From L-R: Valev Laube, Jaanika Peerna, David Rothenberg, Diina Tamm, James Koroni, Evan Basta. Photo: Siiri Lind
On Saturday, Oct. 30th, The Foundation for Estonian Arts and Letters hosted a benefit performance of Kahn: Islander, an interdisciplinary performance piece about the connection between the great architect Louis Kahn and Estonia, conceived and directed by artist Jaanika Peerna.
Louis Kahn, one of the 20th century’s greatest architects, was born in Estonia in 1901 and emigrated to the US at the age of five in 1906. In recent years Estonia has become interested in wondering in what way Kahn’s aesthetic and approach to architecture might connect to something inherently Estonian, in particular because he spent his earliest years in a small apartment in Kuressaare, on the island of Saaremaa, with a view of the famous Kuressaare Castle, a rather strange and modernist-looking castle even though it dates from the fourteenth century.
Kahn’s work is known for its geometrical abstraction, delicacy, and a certain poetic quality. One of his greatest buildings is the Jatiyo Sangsad Bhaban, the national parliament building in Dhaka, Bangladesh, begun in 1962 and finished after Kahn’s death in 1974. This extraordinary building, often on lists of the greatest architectural masterpieces of the twentieth century, takes the form of a mysterious modernist castle in the midst of a glassy lake — perhaps a realization of Lou’s earliest memories of Saaremaa?
It is this possibility that has inspired Estonians to reconsider the nation’s relation to one of its most famous emigrants, and it is the potential aesthetic link between an Estonian sensibility and this singularly great architect that has motivated this series of three performances.

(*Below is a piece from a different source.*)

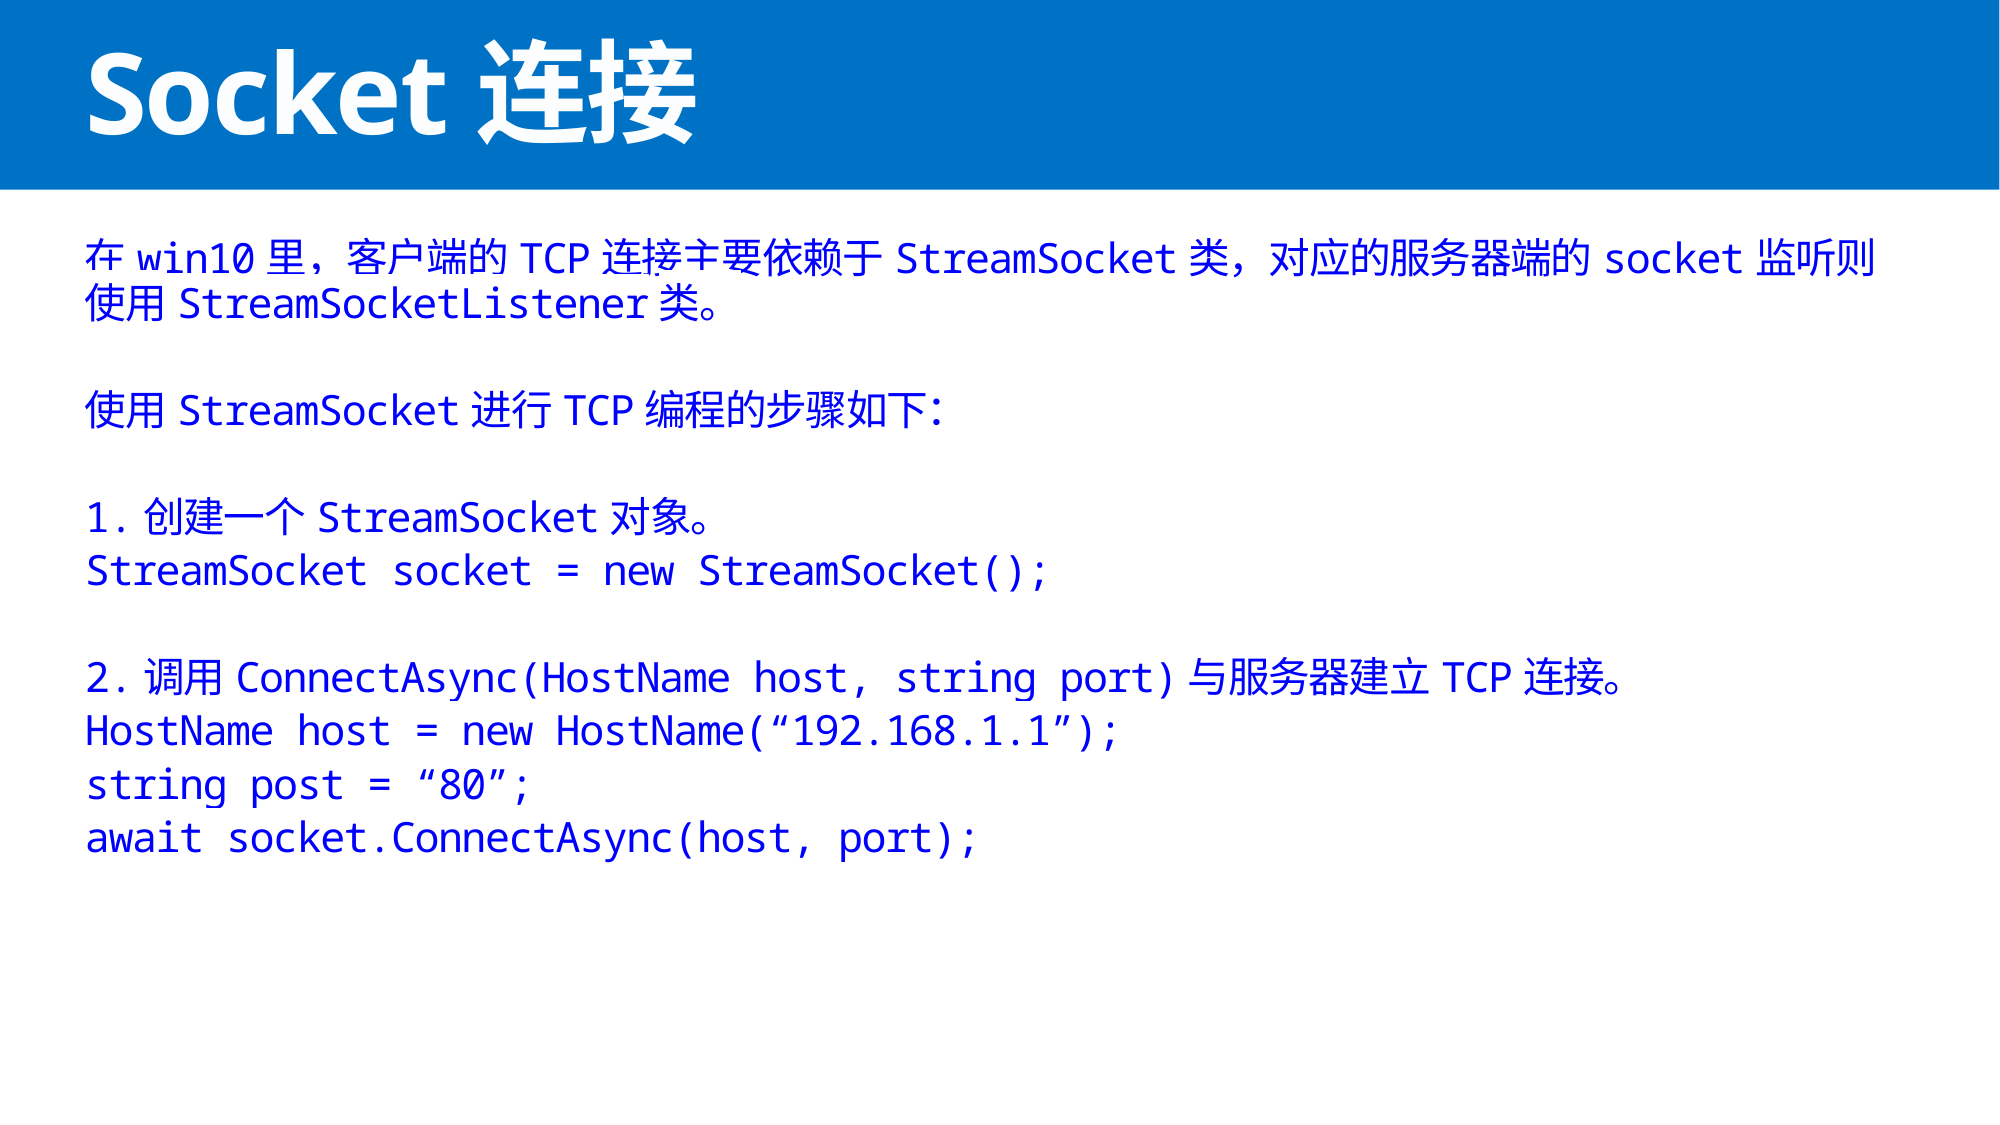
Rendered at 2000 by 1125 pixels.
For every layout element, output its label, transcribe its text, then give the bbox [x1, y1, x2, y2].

title Socket连接 [85, 37, 1914, 161]
list 在win10里，客户端的TCP连接主要依赖于StreamSocket类，对应的服务器端的socket监听则使用StreamSocketListener类。 使用StreamSocket进行TCP编程的步骤如下： 1.创建一个StreamSocket对象。 StreamSocket socket = new StreamSocket(); 2.调用ConnectAsync(HostName host, string port)与服务器建立TCP连接。 HostName host = new HostName(“192.168.1.1”); string post = “80”; await socket.ConnectAsync(host, port); [85, 237, 1915, 1028]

In the first, Jaanika Peerna drew on mylar sheets with projections of morphing images of the Kuressaare Castle and the Dhaka Parliament building, visually evoking the connections, while David Rothenberg read a text based on the words of Louis Kahn: “Architecture is what nature cannot make. Nature cannot make anything man makes. Nature never works in isolation. But man works with his isolation. I was at first alone with the way I saw how to build the world. Always drawing, always seeing shapes. In the places I traveled, the castles I recalled. One day I knew someone would hire me to build a castle. But who? When?”
Next musicians Valev Laube and Evan Basta played Estonian folk music on violin and viola of the sort Kahn might have heard on Saaremaa as a small boy, beginning with an archival recording from the early twentieth century.
The final piece featured dancers Diina Tamm and James Koroni reacting to videos of Tamm interacting with the Franklin Roosevelt Memorial, Kahn’s final building, completed just four years ago at the southern tip of Roosevelt Island off of Manhattan. The videos were made by Valev Laube, who also curated the design and promotion of the event.
Kahn: Islander was a preview of a larger event oriented for the general public that it is hoped will premiere around the time of the Estonian Cultural Days this Spring in New York. The Foundation for Estonian Arts and Letters helps to promote Estonian culture to the wider American community, and funds raised from this event will help make the Estonian Cultural Days possible along with other events throughout the coming year.